NEIL Lennon has admitted the chance of winning 10 consecutive league titles could keep him at Celtic for several more years.

The manager was linked with Norwich City again this week and is the subject of frequent speculation about when he might choose to leave Scottish football for England. He spoke of the ambitions he still has for Celtic yesterday, but also of the objectives he could realise only by leaving to manage elsewhere.

A UK-wide audience will have the chance to watch Lennon discussing his future in an interview on Sky Sports' Soccer AM programme this morning, in which he told them his ideal scenario is him being manager of Celtic with the club resident in the English Premier League. His interest in managing a top-flight club south of the border is an open secret, but Lennon said yesterday: "Sometimes it can be a distraction but it will take a lot for me to leave the job here.

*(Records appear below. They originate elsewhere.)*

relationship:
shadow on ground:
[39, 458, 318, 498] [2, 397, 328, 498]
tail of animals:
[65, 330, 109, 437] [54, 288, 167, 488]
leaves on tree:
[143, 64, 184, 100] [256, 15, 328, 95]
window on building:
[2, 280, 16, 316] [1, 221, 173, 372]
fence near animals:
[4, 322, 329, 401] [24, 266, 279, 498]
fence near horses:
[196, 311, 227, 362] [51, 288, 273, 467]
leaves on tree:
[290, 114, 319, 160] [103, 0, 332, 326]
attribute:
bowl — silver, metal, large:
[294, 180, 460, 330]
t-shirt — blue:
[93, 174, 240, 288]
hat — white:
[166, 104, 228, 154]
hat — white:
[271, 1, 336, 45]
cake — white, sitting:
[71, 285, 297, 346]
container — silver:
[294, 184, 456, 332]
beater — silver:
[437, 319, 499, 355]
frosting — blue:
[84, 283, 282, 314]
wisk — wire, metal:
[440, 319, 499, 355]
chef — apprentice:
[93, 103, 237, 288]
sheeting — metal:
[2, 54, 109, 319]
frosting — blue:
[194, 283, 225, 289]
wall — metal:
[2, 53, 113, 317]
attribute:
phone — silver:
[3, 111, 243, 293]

"It's a huge club. But we all have ambitions to go on. How many titles can you win? Is it six, seven, eight, nine, ten? The big carrot is the Champions League. But there are other challenges and ambitions out there that eventually you want to fulfil if you can.

"But there's no guarantee of that. People are talking as if I can just walk out of Celtic and get a job in England. I think it has become increasingly difficult with new owners who have their own ideas. I'm really proud of what we've done here. I try not to think of my stock going up and down, but it's inevitable that you can't stop the way people perceive you.

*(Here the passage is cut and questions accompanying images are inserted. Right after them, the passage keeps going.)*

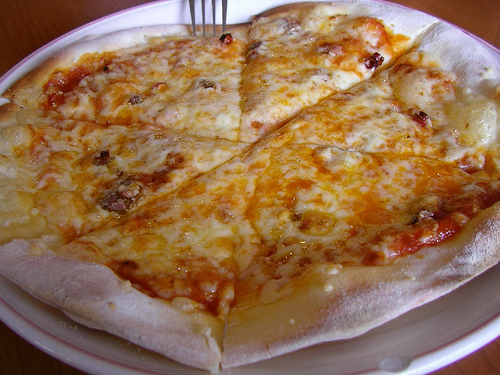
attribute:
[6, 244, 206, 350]
crust — white, thin, dusted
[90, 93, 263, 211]
cheese — burned, melted, yellow, white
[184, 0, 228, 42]
fork — ready, metal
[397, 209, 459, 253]
sauce — red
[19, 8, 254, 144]
slice — large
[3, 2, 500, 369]
pizza — greasy, cooked, round, sliced, cut, chipped, portioned, white, topped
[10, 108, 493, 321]
half — cut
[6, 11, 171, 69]
border — pink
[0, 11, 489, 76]
table — wooden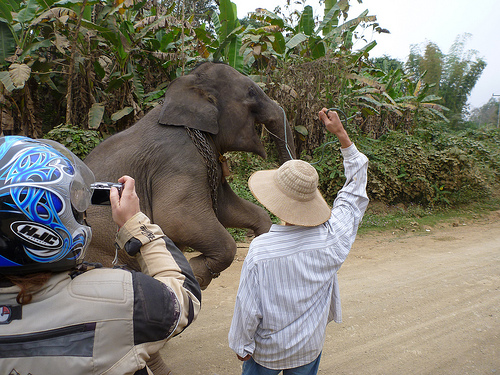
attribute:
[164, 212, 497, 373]
ground — dirt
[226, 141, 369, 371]
shirt — white 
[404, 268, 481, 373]
ground — tan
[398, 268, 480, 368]
ground — dirt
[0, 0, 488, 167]
plants — tall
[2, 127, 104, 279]
helmet — blue 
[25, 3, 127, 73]
leaves — large 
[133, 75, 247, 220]
elephant — brown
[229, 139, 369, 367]
dress shirt — striped, long sleeved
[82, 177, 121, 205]
camera — gray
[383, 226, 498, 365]
road — dirt , long 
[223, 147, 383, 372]
shirt — grey, white, striped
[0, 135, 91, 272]
helmet — black, blue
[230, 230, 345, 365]
shirt — long-sleeve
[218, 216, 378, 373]
shirt — gray , tan 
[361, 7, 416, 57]
clouds — white 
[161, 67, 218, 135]
ear — small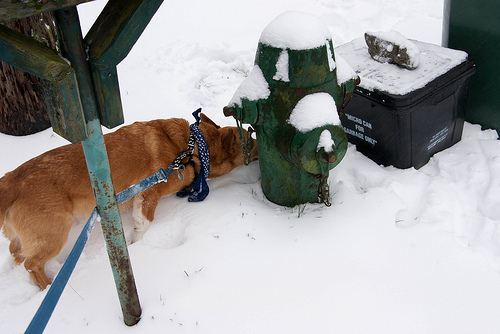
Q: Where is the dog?
A: On the snow.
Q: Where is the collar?
A: On the dog.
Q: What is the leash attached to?
A: The collar.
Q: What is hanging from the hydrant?
A: Chains.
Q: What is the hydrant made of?
A: Metal.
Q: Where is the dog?
A: On the snow.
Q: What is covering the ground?
A: White snow.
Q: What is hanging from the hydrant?
A: Chains.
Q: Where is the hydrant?
A: Next to the dog.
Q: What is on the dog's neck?
A: A collar.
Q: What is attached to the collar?
A: A leash.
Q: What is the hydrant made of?
A: Metal.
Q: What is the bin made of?
A: Plastic.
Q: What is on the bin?
A: A rock.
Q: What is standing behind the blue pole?
A: The dog.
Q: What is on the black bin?
A: White print.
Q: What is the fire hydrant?
A: Green.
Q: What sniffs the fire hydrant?
A: The dog.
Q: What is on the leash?
A: The dog.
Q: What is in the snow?
A: The dog.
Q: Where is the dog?
A: In the snow.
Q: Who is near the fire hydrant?
A: The dog.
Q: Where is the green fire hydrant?
A: Under the snow.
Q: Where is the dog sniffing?
A: Near the fire hydrant and the trash bin.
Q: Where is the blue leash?
A: Attached to the dog.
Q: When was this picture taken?
A: After it snowed.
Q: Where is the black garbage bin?
A: Next to the fire hydrant.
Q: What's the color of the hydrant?
A: Green.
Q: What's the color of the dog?
A: Brown.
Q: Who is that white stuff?
A: Snow.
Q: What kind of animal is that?
A: Dog.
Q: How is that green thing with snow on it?
A: Fire hydrant.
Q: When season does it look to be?
A: Winter.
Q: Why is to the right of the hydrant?
A: Black box.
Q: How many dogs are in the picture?
A: One.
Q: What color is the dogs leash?
A: Blue.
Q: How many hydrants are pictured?
A: One.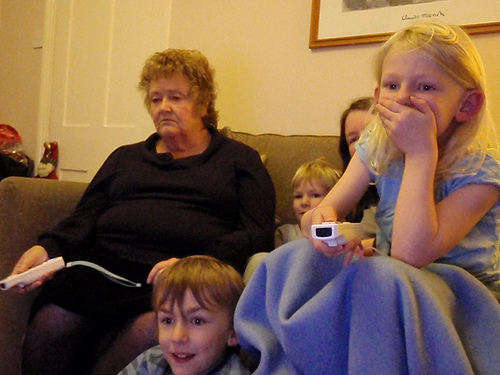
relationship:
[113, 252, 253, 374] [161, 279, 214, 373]
boy has a face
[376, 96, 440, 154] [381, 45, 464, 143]
hand on her face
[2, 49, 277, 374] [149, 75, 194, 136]
woman has a face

"The dream scenario would be to go to the English Premier League with Celtic. Do I think it will happen? I hope so. That's not being disrespectful to the Scottish game, I'd just like to see it happen." He was asked if it would matter to him if Rangers also enjoyed the financial advantages of playing south of the border? "Not at all. I'm not that selfish!"

Lennon and Celtic are close to completing the formality of winning their third consecutive title together. They face Hearts at Tynecastle in today's lunchtime kick-off, the team isolated at the top playing the one adrift at the bottom. Two-and-a-half months ago Celtic won 7-0 at the same ground in the Scottish Cup. That performance was their most compelling domestic display of the season.

"If we can play anywhere near the standard we set last time I'll be delighted," said Lennon. "The first 45 minutes was the best football I've seen from a team I've managed in my time here."

The result was a humiliation for his opposite number, Gary Locke, and Lennon admitted he had felt sympathy for him. "You always do. Any time you give a team a hammering you have certain sympathies for the guy in the other dugout, but you're there to do a job. Coming away after that game I was waxing lyrical about the way we played. I was so pleased.

"If Hearts go down it will be a loss to the top flight. They are one of the bigger clubs in the country and Gary has had it really tough this season. We all think we are under pressure and in tough jobs but Gary has had the hardest job of any of us this season, to deal with the stuff he's had to put up with. I admire the way he's dealt with it. He loves the club and his enthusiasm for the job is unrelenting. He's done very well to keep his dignity in trying."

Charlie Mulgrew is available again but Emilio Izaguirre is out injured. The match will assume additional significance if Celtic navigate the first 30 minutes without conceding a goal, because that will ease goalkeeper Fraser Forster past the 43-year-old record for consecutive minutes of Scottish league football without conceding a goal. Aberdeen's Bobby Clark set the record at 1155 unbeaten minutes and Forster, after 12 consecutive clean sheets, can beat that today. "I think goalkeepers and back fours pride themselves on clean sheets but to be as consistent as that for a concerted period of time takes some doing," said Lennon. "It'd be a great landmark. Clean sheets are very difficult things to achieve."

Forster will become synonymous with the record if it is broken today but Efe Ambrose, Virgil van Dijk, Adam Matthews, Mikael Lustig and Darnell Fisher have all played their parts in defending the Celtic goal over the past dozen league games. According to one English broadsheet newspaper yesterday the excellent van Dijk has interested both Manchester United and Manchester City.

"I don't know how much truth there is in that but it wouldn't surprise me," said Lennon. "I think he's one of the best centre-halves we've seen up here in quite a while."